In Doerr's landscape, every person, every era is a plank and every plank fits smoothly into another. In "Making a Harp," Doerr compares planks to human anatomy:
The tree is felled in early winter
and cut up into planks the thickness
of a woman's wrist, the length of man,
and the width of a couple abreast.
The theme of interconnectedness is most beautifully articulated in "Sand Years":
Yet here,
above the dam
where the frosts of Calhoun
set sloughs to percolate with seasmoke
in the dead of March,
there is a site wholly
unlike others where a house was loved to pieces
and remembered together again
by a crew of careless draftsman
who'd never learnt their numbers,
believed the creed of interchangability
applied to everything with parts
so that each nuanced tongue
& groove once chiseled
with precision in the spines
of fitted planks was hammered
cold. Uncalculated space.
Doerr is the poet who remembers for his readers, who fits planks of words and lines together to craft for us an elegant architecture. Doerr writes that "[t]he language of the sky's an eloquence / few men can understand." Doerr's poetry demonstrates that he can understand this eloquence and, moreover, communicate it skilfully.
In the poem "The Delta Queen in Dire Straits," Doerr describes a landscape with "[b]luffs like chiseled gauze." Doerr's poems can be described in similar manner. When reading Doerr, one senses that he has done his homework. That which he knows, he knows well, and he knows a lot. His writing transforms solid rock into delicate lace. What we read is beautifully designed from a foundation of scholarship. This isn't to say that Doerr's learning lacks a humorous side. His humour is relayed in a manner that is in keeping with his cleverness: "Only husks of words fill the doomed men's ears: / blah blah FORTUNE yadda RAPE blah blah WIFE / yadda yadda VENGEANCE blah blah SEVEN YEARS."

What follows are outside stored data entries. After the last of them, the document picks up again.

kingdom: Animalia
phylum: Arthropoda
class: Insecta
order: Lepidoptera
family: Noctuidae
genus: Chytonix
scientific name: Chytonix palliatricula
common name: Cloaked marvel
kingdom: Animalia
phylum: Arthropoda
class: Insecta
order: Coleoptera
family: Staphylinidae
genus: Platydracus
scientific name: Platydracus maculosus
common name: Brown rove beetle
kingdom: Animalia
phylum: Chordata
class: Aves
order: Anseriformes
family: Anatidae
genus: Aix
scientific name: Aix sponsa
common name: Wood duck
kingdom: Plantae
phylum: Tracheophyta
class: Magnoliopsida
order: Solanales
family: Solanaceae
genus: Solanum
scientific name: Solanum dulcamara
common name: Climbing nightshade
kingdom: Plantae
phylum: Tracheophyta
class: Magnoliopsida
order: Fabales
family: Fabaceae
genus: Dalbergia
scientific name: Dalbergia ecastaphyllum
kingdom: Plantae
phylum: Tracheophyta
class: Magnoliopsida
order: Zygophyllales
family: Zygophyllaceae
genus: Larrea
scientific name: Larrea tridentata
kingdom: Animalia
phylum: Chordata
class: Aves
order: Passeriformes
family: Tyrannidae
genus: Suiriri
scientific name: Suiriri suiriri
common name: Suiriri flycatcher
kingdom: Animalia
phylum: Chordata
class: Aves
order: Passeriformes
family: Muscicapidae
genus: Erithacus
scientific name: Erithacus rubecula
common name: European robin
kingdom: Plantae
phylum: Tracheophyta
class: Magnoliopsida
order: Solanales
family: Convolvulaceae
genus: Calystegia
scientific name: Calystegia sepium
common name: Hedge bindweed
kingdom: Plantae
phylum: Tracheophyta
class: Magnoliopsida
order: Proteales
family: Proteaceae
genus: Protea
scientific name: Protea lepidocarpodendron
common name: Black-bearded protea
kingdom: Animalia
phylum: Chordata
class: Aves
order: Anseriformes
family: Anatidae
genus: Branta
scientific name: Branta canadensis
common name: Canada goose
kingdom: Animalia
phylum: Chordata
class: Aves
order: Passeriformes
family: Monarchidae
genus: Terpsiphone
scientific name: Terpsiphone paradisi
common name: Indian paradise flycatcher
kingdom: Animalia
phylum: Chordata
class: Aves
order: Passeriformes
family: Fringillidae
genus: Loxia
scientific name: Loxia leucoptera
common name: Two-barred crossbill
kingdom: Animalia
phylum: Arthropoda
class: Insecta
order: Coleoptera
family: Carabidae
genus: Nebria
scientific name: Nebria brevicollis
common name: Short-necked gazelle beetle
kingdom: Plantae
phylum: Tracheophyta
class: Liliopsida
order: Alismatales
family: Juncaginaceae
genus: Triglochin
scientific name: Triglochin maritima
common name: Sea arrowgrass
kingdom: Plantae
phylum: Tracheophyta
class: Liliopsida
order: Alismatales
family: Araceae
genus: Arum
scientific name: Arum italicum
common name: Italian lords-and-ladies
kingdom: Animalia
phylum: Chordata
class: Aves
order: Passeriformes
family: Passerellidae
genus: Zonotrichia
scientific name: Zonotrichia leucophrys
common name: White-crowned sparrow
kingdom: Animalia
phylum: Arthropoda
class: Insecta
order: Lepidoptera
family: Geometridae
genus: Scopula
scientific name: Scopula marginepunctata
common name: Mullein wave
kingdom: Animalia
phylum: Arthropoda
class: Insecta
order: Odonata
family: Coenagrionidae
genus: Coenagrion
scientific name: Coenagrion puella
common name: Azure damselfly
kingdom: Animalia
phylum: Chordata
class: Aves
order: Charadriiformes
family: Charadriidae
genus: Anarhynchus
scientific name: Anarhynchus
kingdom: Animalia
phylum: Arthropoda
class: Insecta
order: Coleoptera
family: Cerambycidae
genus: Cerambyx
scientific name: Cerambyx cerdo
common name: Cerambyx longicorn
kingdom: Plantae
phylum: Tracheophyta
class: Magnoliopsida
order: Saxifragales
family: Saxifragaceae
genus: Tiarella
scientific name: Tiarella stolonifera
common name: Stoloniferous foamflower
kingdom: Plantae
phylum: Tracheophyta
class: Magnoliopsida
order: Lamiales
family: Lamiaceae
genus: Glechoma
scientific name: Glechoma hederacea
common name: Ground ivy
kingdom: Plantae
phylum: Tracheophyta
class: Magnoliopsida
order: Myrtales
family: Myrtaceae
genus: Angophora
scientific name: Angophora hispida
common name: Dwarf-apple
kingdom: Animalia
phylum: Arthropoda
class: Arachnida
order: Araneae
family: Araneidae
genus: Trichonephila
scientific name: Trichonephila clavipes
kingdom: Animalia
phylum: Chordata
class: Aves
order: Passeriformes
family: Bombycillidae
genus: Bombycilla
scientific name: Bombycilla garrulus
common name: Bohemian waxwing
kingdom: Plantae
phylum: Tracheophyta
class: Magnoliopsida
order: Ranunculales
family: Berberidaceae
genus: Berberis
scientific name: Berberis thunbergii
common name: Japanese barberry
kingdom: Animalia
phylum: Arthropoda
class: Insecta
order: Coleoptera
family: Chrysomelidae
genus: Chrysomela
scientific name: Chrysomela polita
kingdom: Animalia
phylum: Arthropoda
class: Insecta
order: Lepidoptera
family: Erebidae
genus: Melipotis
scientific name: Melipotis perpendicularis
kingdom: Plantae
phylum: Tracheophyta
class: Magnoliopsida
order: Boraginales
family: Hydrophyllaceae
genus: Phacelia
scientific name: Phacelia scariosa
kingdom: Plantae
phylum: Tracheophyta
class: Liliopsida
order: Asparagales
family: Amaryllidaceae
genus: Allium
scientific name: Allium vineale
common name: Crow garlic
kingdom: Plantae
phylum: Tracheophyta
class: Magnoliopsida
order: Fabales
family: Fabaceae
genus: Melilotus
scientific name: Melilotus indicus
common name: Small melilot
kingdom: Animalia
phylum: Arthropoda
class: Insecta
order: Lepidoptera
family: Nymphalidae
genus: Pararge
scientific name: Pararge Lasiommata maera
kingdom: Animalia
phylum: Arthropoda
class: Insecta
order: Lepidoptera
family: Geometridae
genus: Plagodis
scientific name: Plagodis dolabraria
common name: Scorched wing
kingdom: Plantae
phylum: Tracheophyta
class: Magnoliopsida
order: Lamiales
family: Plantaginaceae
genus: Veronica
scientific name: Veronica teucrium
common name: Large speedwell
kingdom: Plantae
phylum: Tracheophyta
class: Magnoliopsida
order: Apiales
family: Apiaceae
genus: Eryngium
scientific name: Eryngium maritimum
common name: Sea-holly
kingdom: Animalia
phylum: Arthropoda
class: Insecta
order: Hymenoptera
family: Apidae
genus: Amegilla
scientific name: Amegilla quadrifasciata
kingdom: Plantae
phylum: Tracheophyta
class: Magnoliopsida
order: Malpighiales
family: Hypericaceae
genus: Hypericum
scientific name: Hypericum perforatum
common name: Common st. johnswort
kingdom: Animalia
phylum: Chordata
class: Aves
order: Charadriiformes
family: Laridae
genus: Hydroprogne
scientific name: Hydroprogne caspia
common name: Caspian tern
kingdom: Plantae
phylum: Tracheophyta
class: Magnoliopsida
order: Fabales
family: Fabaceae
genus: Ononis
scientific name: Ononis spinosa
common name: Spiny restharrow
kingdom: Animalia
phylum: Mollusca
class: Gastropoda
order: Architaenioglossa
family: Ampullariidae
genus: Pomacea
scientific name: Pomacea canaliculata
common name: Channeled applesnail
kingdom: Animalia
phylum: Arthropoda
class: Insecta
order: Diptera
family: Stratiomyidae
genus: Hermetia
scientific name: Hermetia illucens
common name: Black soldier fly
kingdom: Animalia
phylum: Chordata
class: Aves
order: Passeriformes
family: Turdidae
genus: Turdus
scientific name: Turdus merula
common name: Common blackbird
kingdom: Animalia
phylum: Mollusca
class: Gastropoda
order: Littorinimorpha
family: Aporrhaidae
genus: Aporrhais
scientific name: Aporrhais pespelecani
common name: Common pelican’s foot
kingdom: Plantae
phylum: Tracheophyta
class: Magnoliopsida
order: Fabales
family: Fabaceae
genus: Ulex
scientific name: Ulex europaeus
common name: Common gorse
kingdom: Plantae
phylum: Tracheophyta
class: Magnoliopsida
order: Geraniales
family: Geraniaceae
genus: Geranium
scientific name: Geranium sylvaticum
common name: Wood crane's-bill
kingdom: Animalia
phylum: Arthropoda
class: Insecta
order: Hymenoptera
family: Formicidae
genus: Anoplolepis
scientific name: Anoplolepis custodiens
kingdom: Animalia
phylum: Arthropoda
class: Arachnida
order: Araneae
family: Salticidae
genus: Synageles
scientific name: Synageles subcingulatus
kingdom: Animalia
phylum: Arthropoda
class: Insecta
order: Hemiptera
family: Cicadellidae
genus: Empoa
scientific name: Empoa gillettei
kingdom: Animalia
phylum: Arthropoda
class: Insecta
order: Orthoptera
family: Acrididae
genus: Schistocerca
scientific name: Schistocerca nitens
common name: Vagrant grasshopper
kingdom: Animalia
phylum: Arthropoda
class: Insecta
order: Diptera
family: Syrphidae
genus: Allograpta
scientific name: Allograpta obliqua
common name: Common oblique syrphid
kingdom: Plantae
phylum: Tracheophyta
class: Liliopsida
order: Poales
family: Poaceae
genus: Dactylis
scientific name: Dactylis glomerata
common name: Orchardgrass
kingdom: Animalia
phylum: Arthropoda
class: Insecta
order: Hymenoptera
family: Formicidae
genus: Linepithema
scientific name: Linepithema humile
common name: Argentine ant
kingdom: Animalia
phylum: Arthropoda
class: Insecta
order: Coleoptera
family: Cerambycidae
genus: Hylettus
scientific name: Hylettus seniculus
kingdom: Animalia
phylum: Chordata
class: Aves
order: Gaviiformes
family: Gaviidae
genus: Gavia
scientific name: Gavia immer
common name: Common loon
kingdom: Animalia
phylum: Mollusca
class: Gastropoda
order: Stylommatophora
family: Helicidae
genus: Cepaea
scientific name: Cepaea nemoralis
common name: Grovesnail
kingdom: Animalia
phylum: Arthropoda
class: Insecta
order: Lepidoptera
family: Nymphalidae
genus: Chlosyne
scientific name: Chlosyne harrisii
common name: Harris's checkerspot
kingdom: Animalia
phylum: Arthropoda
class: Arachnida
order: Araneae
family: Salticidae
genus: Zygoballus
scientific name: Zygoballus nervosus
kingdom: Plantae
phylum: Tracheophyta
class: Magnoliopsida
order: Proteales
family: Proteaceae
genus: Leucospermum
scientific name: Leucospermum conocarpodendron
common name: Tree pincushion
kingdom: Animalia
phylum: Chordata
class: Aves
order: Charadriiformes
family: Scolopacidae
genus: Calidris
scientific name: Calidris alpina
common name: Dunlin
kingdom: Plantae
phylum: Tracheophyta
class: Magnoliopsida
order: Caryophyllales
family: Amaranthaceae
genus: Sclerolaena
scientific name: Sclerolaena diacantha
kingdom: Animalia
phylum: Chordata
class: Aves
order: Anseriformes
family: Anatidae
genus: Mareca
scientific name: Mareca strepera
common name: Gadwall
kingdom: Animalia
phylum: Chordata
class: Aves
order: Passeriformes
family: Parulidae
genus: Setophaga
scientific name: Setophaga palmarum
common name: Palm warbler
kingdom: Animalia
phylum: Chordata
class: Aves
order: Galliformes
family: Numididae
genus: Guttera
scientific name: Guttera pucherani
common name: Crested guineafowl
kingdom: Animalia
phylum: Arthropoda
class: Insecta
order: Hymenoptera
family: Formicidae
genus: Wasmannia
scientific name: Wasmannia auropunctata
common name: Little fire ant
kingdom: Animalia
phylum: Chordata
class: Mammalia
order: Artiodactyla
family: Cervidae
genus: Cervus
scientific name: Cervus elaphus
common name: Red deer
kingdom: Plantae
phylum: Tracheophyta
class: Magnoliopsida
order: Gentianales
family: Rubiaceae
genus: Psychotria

In a world where "even the / facsimile is an illusion / when time has passed," Doerr reminds us that,
The scholars are sufficiently vexed: half
translate the lacuna thus ["apple tree"]
while ["penis"] is picked by the other half.
So the odd game remains a mystery.
Its outcome, unfortunately, does not:
we've bones, teeth, numbers to tell the story.
According to this logic, there is, regrettably, no language to tell the story. This is a pity because history, that "vast and fractured sounds of sound," should prefer poetry and poetry should prefer history, as only poetry can lend history the mythic dimension for which it yearns. Of course, Doerr realizes that he is indeed delivering history through poetry, and Order of the Ordinary is the perfect convergence of these two. The mundane is mythical and the mythical is mundane. The promise of Doerr's poetry is that each of us is heroic, and our times epic, if we can focus our sight just right.
Jenny Boully is a renowned young poet and critic based in New York. Moveable Type appears every other Sunday.